L'Institut de la presse et de la société a averti que 16 journalistes restent arbitrairement détenus au Venezuela

L'ONG Press and Society Institute (IPYS) du Venezuela a averti que 16 journalistes restent détenus de manière « arbitraire », des faits qui, selon l'organisation, « font partie d'une tendance croissante de répression et de harcèlement » dans le pays.

Dans un communiqué publié sur son site Web, IPYS a déclaré que, parmi ces arrestations, huit ont eu lieu en 2025, sept en 2024 et un en 2022.

« La situation de la presse indépendante au Venezuela continue de se détériorer, et les arrestations arbitraires qui ont été effectuées au cours des mois de juillet et août 2024 sont particulièrement inquiétantes, ainsi que dans les premiers mois de 2025 », a déclaré Ipys lors de la référence à des arrestations après que les dicolans ont déjà réalisé au début de cette année.

Nicolás Maduro

Le chef de Chavista a été proclamé vainqueur de la présidentielle, qui a généré une crise postale et des protestations pour le résultat, après les plaintes de fraude de la principale coalition d'opposition. Depuis lors, ce groupe soutient que son candidat, Edmundo González Urrutia, actuellement exilé en Espagne, a été celui qui a obtenu la victoire.

Selon IPYS, « la détention arbitraire » des journalistes représente « une attaque directe contre la liberté de la presse et une tentative de faire taire les voix qui cherchent à dénoncer les injustices et les abus du pouvoir ».

« Il est impératif que des mesures immédiates soient prises pour protéger les journalistes et s'assurer qu'ils peuvent effectuer leur travail sans crainte de représailles », a déclaré l'organisation.

L'avocat et défenseur de

Dans une autre ordonnance, l'ONG Venezuean Education Program Action in Human Rights (Prova) a dénoncé lundi que le militant et avocat Eduardo Torres aura 45 jours «Incominicado» et sans «accès à des visites à sa famille ou à la défense de la confiance» dans les caracas hélicoïdes.

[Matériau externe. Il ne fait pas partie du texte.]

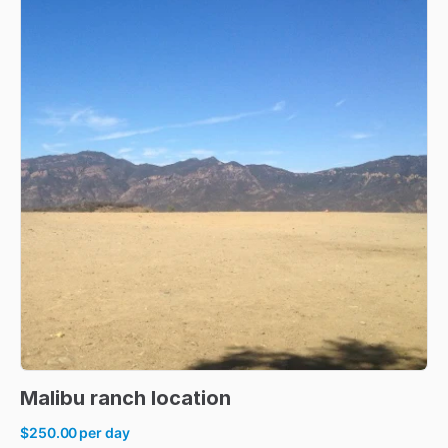
Malibu
ranch
location
$250.00
per day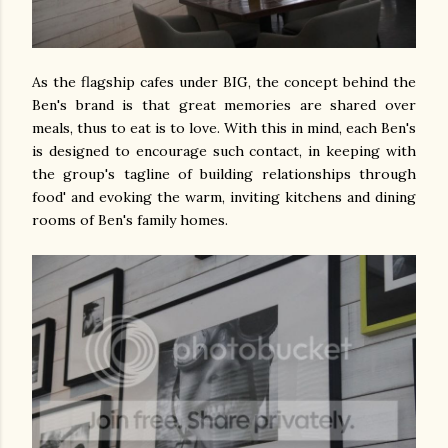
As the flagship cafes under BIG, the concept behind the
Ben's brand is that great memories are shared over
meals, thus to eat is to love. With this in mind, each Ben's
is designed to encourage such contact, in keeping with
the group's tagline of building relationships through
food' and evoking the warm, inviting kitchens and dining
rooms of Ben's family homes.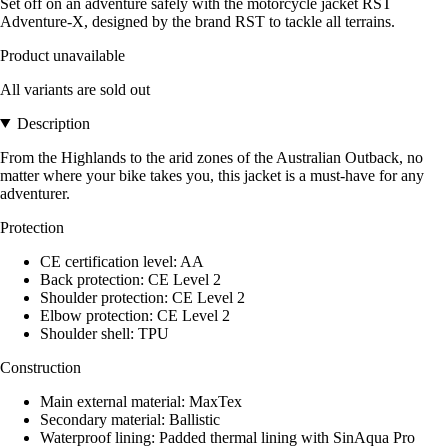
Set off on an adventure safely with the motorcycle jacket RST
Adventure-X, designed by the brand RST to tackle all terrains.
Product unavailable
All variants are sold out
Description
From the Highlands to the arid zones of the Australian Outback, no
matter where your bike takes you, this jacket is a must-have for any
adventurer.
Protection
CE certification level: AA
Back protection: CE Level 2
Shoulder protection: CE Level 2
Elbow protection: CE Level 2
Shoulder shell: TPU
Construction
Main external material: MaxTex
Secondary material: Ballistic
Waterproof lining: Padded thermal lining with SinAqua Pro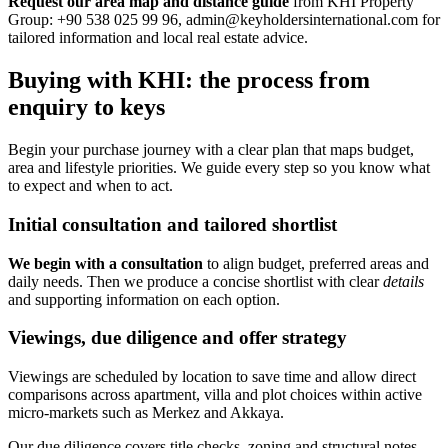
Request our area map and distance guide
from KHI Property
Group: +90 538 025 99 96,
admin@keyholdersinternational.com
for
tailored information and local real estate advice.
Buying with KHI: the process from
enquiry to keys
Begin your purchase journey with a clear plan that maps budget,
area and lifestyle priorities. We guide every step so you know what
to expect and when to act.
Initial consultation and tailored shortlist
We begin with a consultation
to align budget, preferred areas and
daily needs. Then we produce a concise shortlist with clear
details
and supporting information on each option.
Viewings, due diligence and offer strategy
Viewings are scheduled by location to save time and allow direct
comparisons across apartment, villa and plot choices within active
micro-markets such as Merkez and Akkaya.
Our due diligence covers title checks, zoning and structural notes.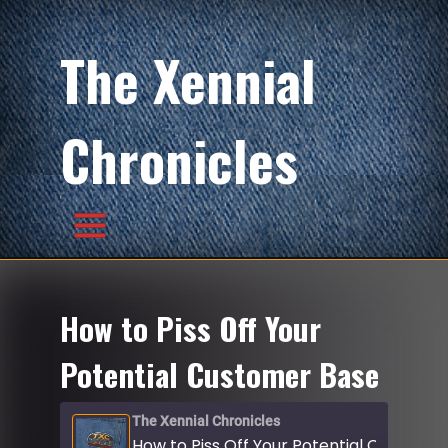
The Xennial
Chronicles
How to Piss Off Your
Potential Customer Base
The Xennial Chronicles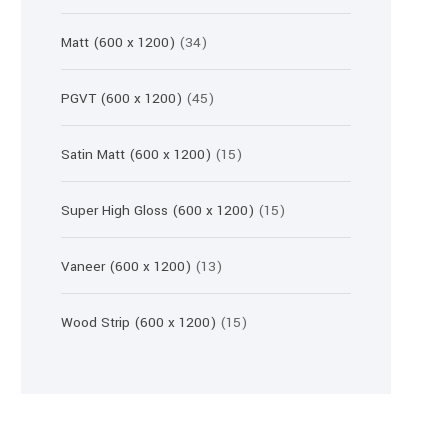
products
34
Matt (600 x 1200)
34
products
45
PGVT (600 x 1200)
45
products
15
Satin Matt (600 x 1200)
15
products
15
Super High Gloss (600 x 1200)
15
products
13
Vaneer (600 x 1200)
13
products
15
Wood Strip (600 x 1200)
15
products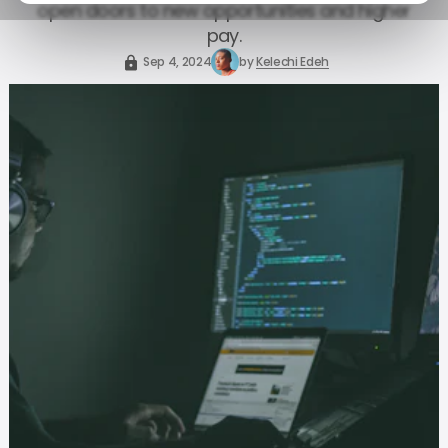
open doors to new opportunities and higher
pay.
Sep 4, 2024
by
Kelechi Edeh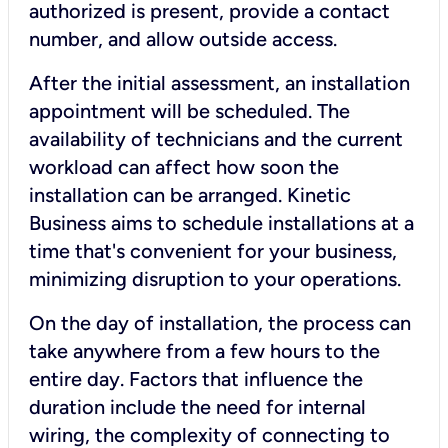
authorized is present, provide a contact
number, and allow outside access.
After the initial assessment, an installation
appointment will be scheduled. The
availability of technicians and the current
workload can affect how soon the
installation can be arranged. Kinetic
Business aims to schedule installations at a
time that's convenient for your business,
minimizing disruption to your operations.
On the day of installation, the process can
take anywhere from a few hours to the
entire day. Factors that influence the
duration include the need for internal
wiring, the complexity of connecting to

« Aujourd'hui, le 23 juin, c'est la loi de l'avocat au Venezuela, mais l'un d'eux ne sera pas en mesure de le célébrer. Son nom est Eduardo Torres, le défenseur des droits de l'homme et un membre de l'offre, Incommunnicado dans la SEBIN, l'hélicoïde, sans accès aux visites de sa famille ou de sa défense de confiance », a déclaré la NGO dans un message publié dans X.

Prova a déclaré que Torres avait déjà 45 jours dans « l'isolement », alors il a exigé sa libération.

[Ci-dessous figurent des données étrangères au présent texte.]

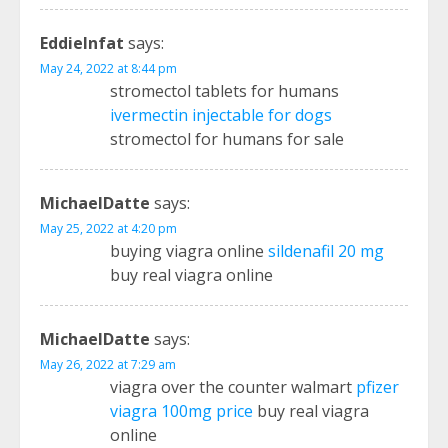
EddieInfat
says:
May 24, 2022 at 8:44 pm
stromectol tablets for humans
ivermectin injectable for dogs
stromectol for humans for sale
MichaelDatte
says:
May 25, 2022 at 4:20 pm
buying viagra online
sildenafil 20 mg
buy real viagra online
MichaelDatte
says:
May 26, 2022 at 7:29 am
viagra over the counter walmart
pfizer
viagra 100mg price
buy real viagra
online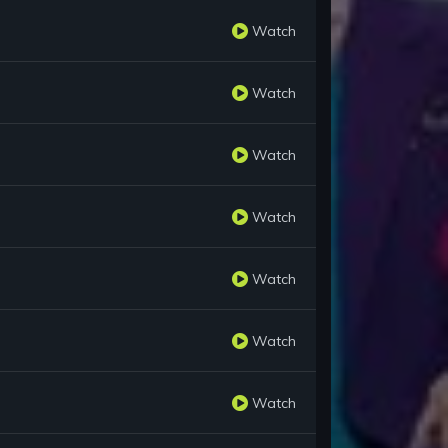
Watch
Watch
Watch
Watch
Watch
Watch
Watch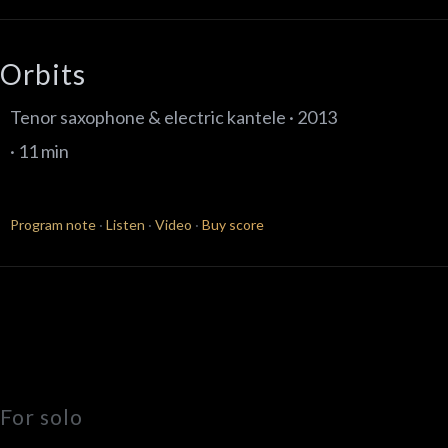
Orbits
Tenor saxophone & electric kantele · 2013
· 11 min
Program note
·
Listen
·
Video
·
Buy score
For solo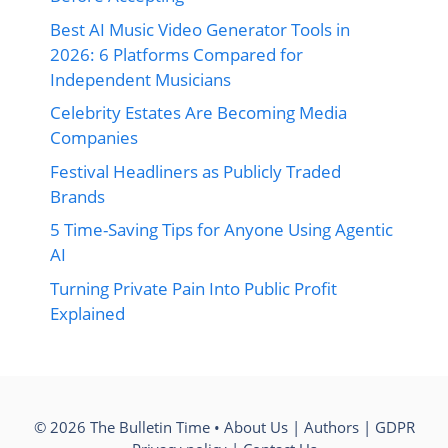
Best AI Music Video Generator Tools in
2026: 6 Platforms Compared for
Independent Musicians
Celebrity Estates Are Becoming Media
Companies
Festival Headliners as Publicly Traded
Brands
5 Time-Saving Tips for Anyone Using Agentic
AI
Turning Private Pain Into Public Profit
Explained
© 2026 The Bulletin Time •
About Us
|
Authors
|
GDPR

« Nous exigeons qu'ils libèrent Eduardo Torres, syndicaliste et travailleur de l'UCV (Université centrale du Venezuela), bénéficiaire des mesures de protection de précaution accordées par l'IACHR (Commission inter-américaine sur les droits de l'homme) en raison des menaces et des actes de harcèlement qu'il a souffert pour son travail en tant que défenseur des droits humains », a-t-il ajouté.

Il a également déclaré que les autorités sont obligées de garantir le respect de leurs droits, « non seulement le droit à la défense et à la procédure régulière, mais garantissent également leur droit à l'intégrité personnelle, en plus des visites et des proches de leur famille ».